* THE PROBLEM
Find the string "buttons" in the data, then copy every line where it is found.

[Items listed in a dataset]
————

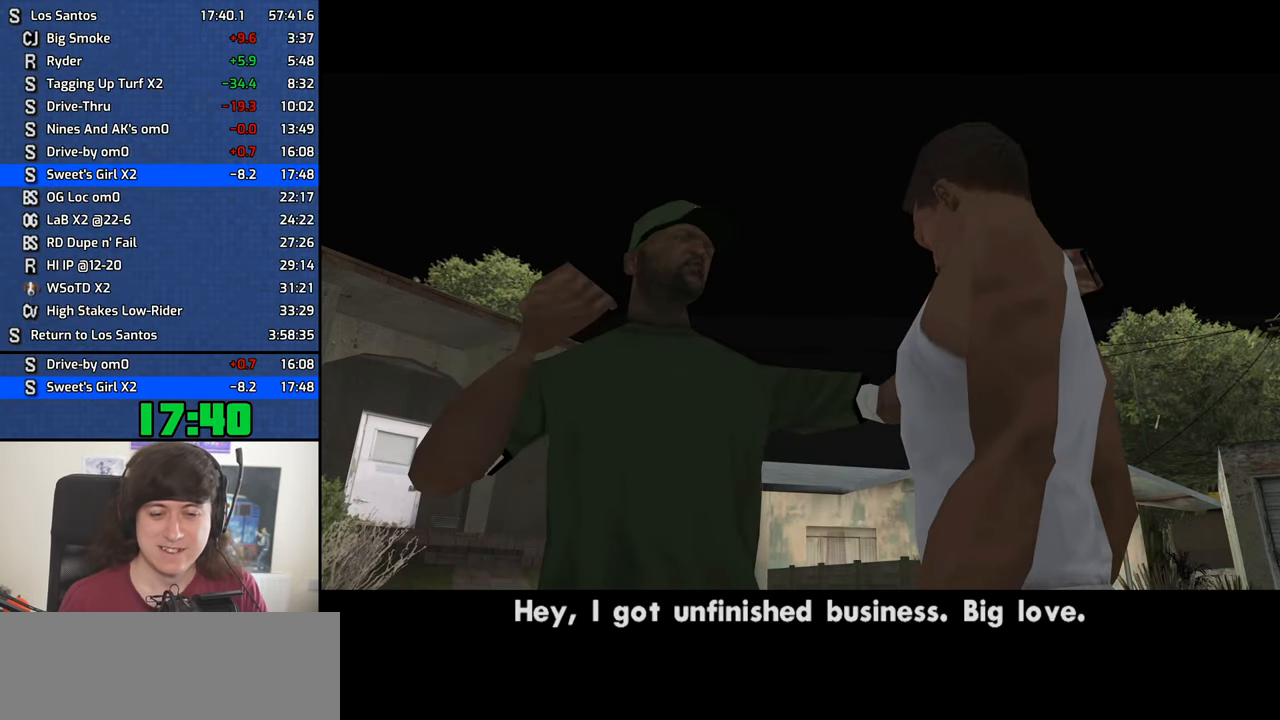
{"keys": [], "mouse": [], "events": []}
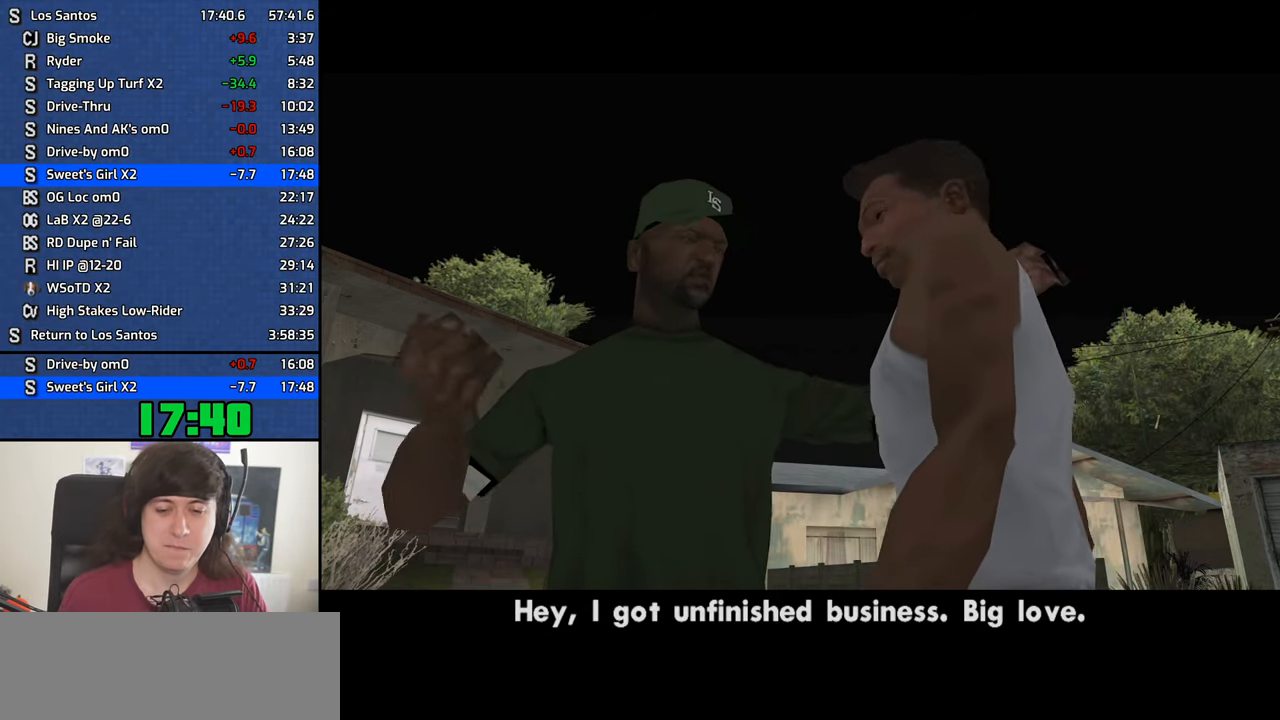
{"keys": [], "mouse": [], "events": []}
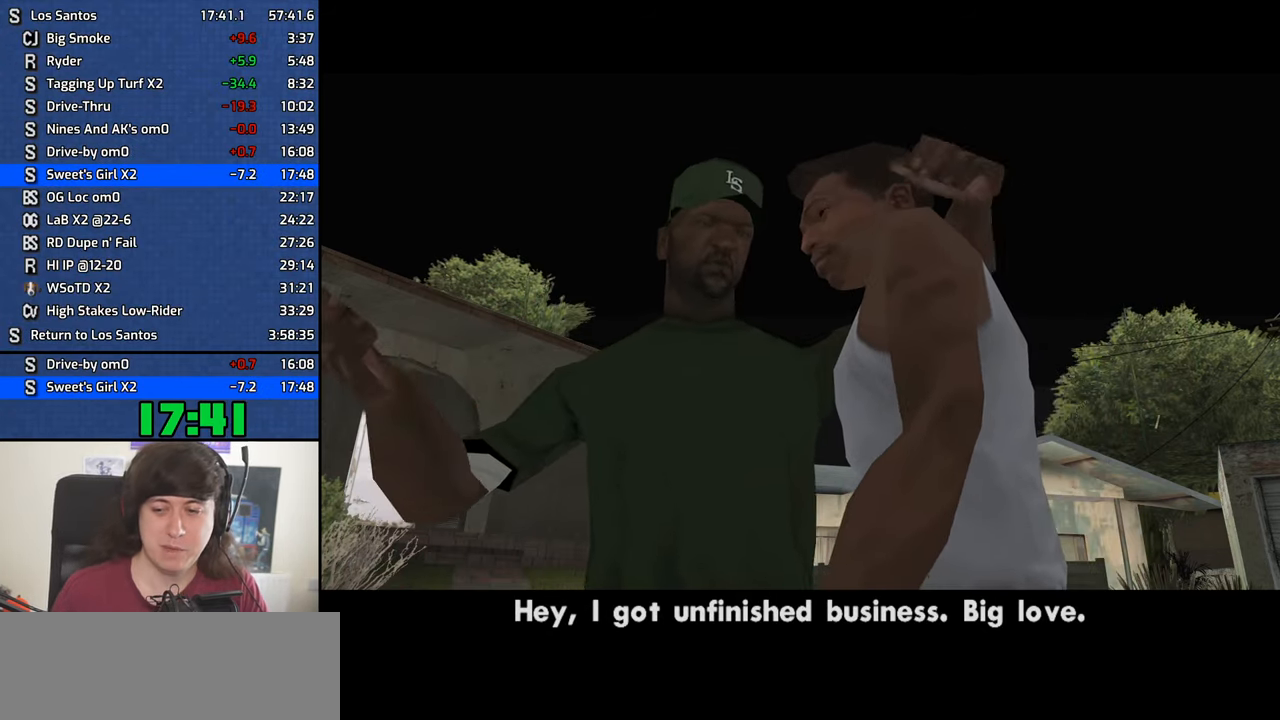
{"keys": ["a", "w"], "mouse": [], "events": [[217, "space", "down"], [250, "a", "down"], [250, "space", "up"], [250, "w", "down"], [350, "a", "up"], [350, "d", "down"], [350, "w", "up"], [450, "d", "up"], [450, "space", "down"], [500, "a", "down"], [500, "space", "up"], [500, "w", "down"]]}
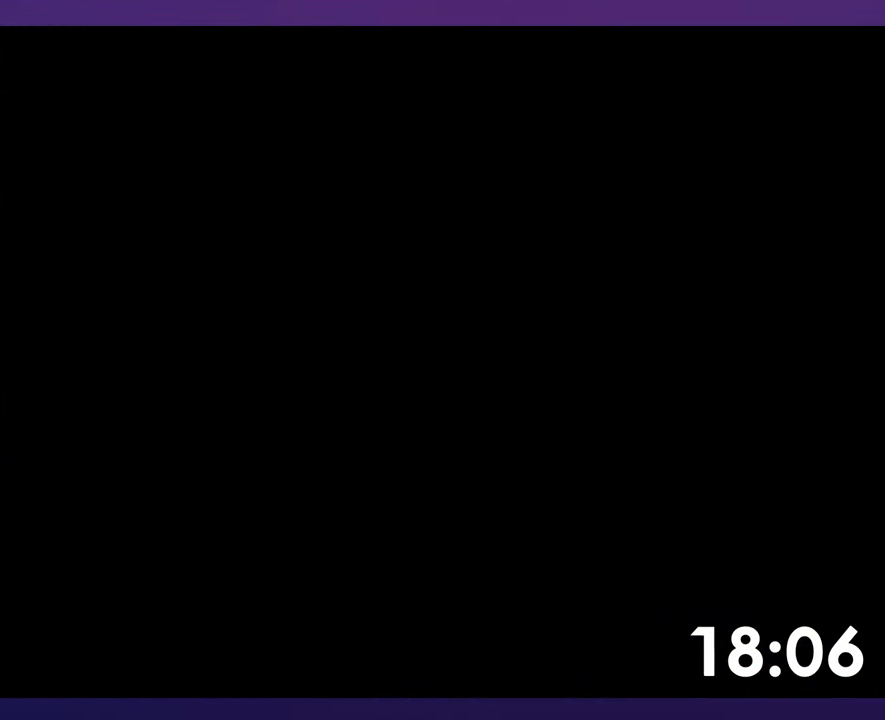
Gameplay with a controller (Nintendo layout); each line is a JSON object with the inputs held at the frame after it. "events" lists button and stick changes between this image and that frame as [ms after this image, input, new state], when the widget could be followed in between. Not read: DPAD_RIGHT DPAD_UP L3 R3.
{"buttons": ["B"], "events": []}
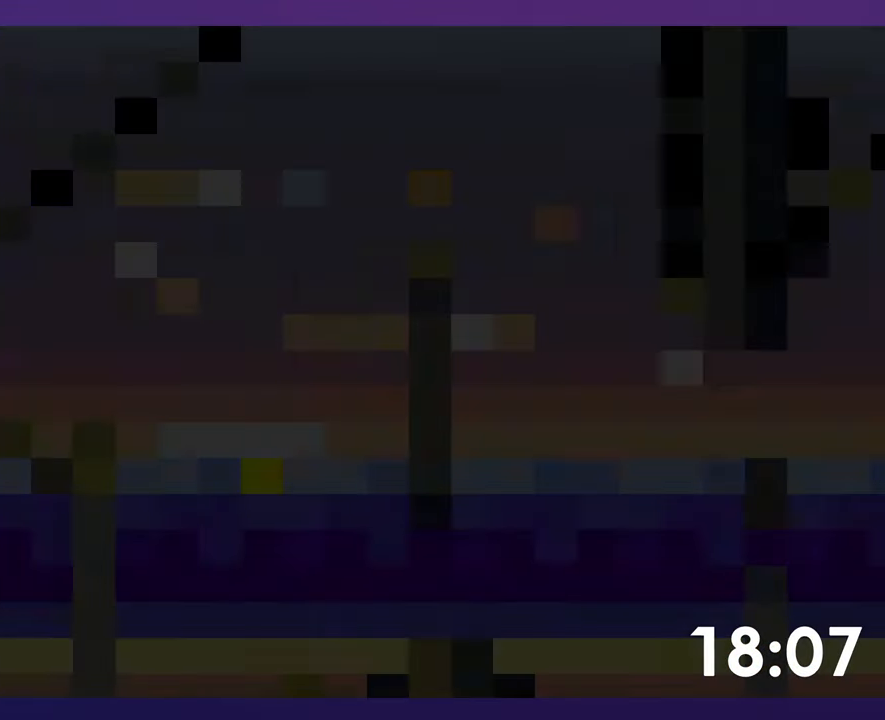
{"buttons": ["B", "Y"], "events": [[467, "Y", "down"]]}
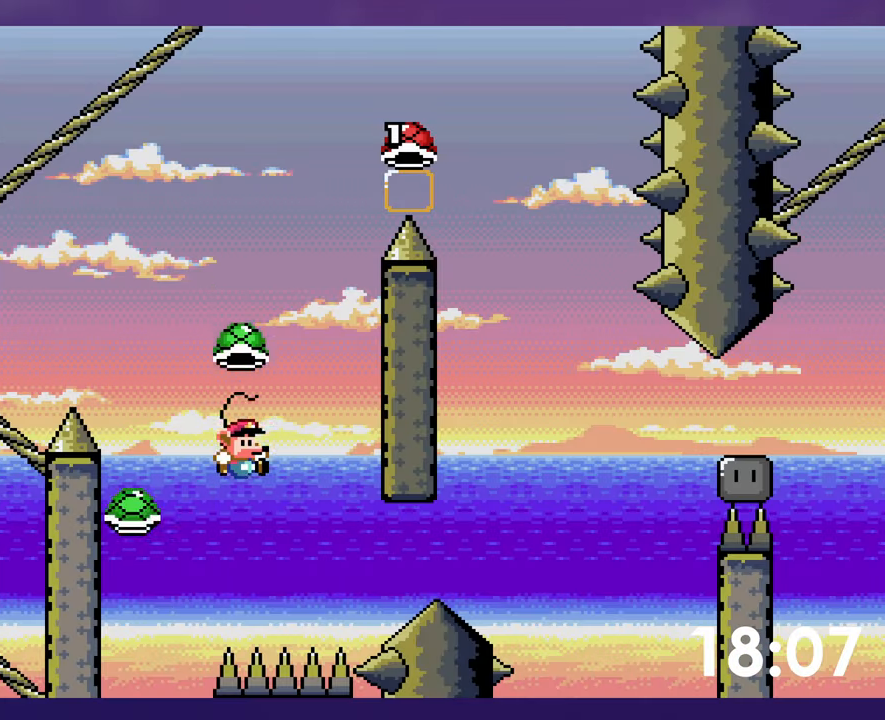
{"buttons": ["B", "Y"], "events": []}
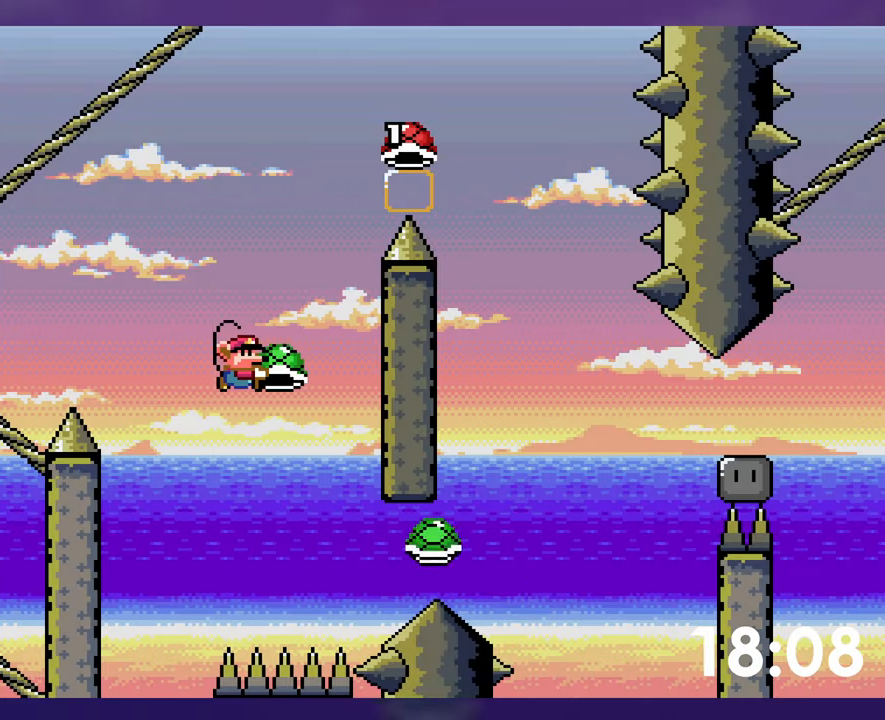
{"buttons": ["B", "Y"], "events": [[167, "Y", "up"], [200, "Y", "down"]]}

————

* COMPLETED TASK
{"buttons": ["B"], "events": []}
{"buttons": ["B", "Y"], "events": [[467, "Y", "down"]]}
{"buttons": ["B", "Y"], "events": []}
{"buttons": ["B", "Y"], "events": [[167, "Y", "up"], [200, "Y", "down"]]}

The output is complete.